Politicians meeting with Egypt’s 
president proposed hostile acts against Ethiopia to stop it from 
building a massive dam on the Nile River upstream. Some didn’t seem to 
know they were on live TV at the time.
  
  
  
    WILLIAM LLOYD-GEORGE
    / AFP/GETTY IMAGES
   
    Ethiopia has begun diverting the Blue Nile, a major tributary to the
 Nile, as part of a giant dam project, sparking unease in downstream 
Egypt. Some Egyptian politicians in a meeting Monday proposed hostile 
acts against Ethiopia to halt the $4.2 billion Nile dam.
CAIRO—Politicians 
meeting with Egypt’s president on Monday proposed hostile acts against 
Ethiopia, including backing rebels and carrying out sabotage, to stop it
 from building a massive dam on the Nile River upstream.
Some of the 
politicians appeared unaware the meeting with President Mohammed Morsi 
was being carried live on TV. Morsi did not directly react to the 
suggestions, but said in concluding remarks that Egypt respects Ethiopia
 and its people and will not engage in any aggressive acts against the 
East African nation.
Morsi called the 
meeting to review the impact of Ethiopia’s $4.2 billion hydroelectric 
dam, which would be Africa’s largest. Egypt in the past has threatened 
to go to war over its “historic rights” to Nile River water.
Morsi’s office later 
said he had directed his foreign and irrigation ministers to maintain 
contact with the Ethiopian government to obtain more information on the 
dam and its likely impact on Egypt’s share of the Nile water.
His office’s statement
 included an ominous-sounding note, saying: “Egypt will never surrender 
its right to Nile water and all options (to safeguard it) are being 
considered.”
Ethiopia last week 
started diverting the flow of the Nile to make way for its hydroelectric
 plant dubbed the Grand Ethiopian Renaissance Dam. On completion, it is 
expected to produce 6,000 megawatts, and its reservoir is scheduled to 
start filling next year.
An independent panel 
of experts has concluded that the dam will not significantly affect 
downstream Sudan and Egypt, which are highly dependent on the water of 
the world’s longest river, said an Ethiopian official, who spoke 
Saturday on condition of anonymity because he was not authorized to 
speak publicly on the topic.
But in Cairo on 
Monday, Younis Makhyoun, leader of an ultraconservative Islamist party, 
said Egypt should back rebels in Ethiopia or, as a last resort, destroy 
the dam. He said Egypt made a “strategic error” when it did not object 
to the dam’s construction.
Makhyoun said Ethiopia
 is “fragile” because of rebel movements inside the country. “We can 
communicate with them and use them as a bargaining chip against the 
Ethiopian government,” he said. “If all this fails, then there is no 
choice left for Egypt but to play the final card, which is using the intelligence service to destroy the dam.” 
Another politician, 
liberal Ayman Nour, proposed spreading rumours about Egypt obtaining 
refuelling aircraft to create the impression that it plans an airstrike 
to destroy the dam.
“This could yield results on the diplomatic track,” Nour said.
Magdy
 Hussein, another Islamist politician, warned that talk of military 
action against Ethiopia is “very dangerous” and will only turn 
Ethiopians into enemies. He suggested soft diplomacy in dealing with the
 crisis, including organizing a film festival in Ethiopia and 
dispatching researchers and translation missions.
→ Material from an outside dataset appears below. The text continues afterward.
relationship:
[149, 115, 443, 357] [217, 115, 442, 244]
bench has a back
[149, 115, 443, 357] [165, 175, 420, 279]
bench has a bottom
Ethiopia’s decision to construct the dam challenges a colonial-era agreement that gave
 Egypt and Sudan rights to the Nile water. That agreement, first signed 
in 1929, took no account of the eight other nations along the 
6,700-kilometre river and its basin, which have been agitating for a 
decade for a more equitable accord.
Ethiopian Minister of Water and Energy Alemayehu Tegenu has said Egypt should not worry about a diminished water share.
“We don’t have any 
irrigation projects around the dam. The dam is solely intended for 
electricity production . . . So there should not be any concerns about a
 diminished water flow,” Alemayehu told The Associated Press on 
Saturday.
Eighty-five per cent 
of Nile waters originate in Ethiopia, yet the nation utilizes very 
little of them, and the country has become synonymous with famine.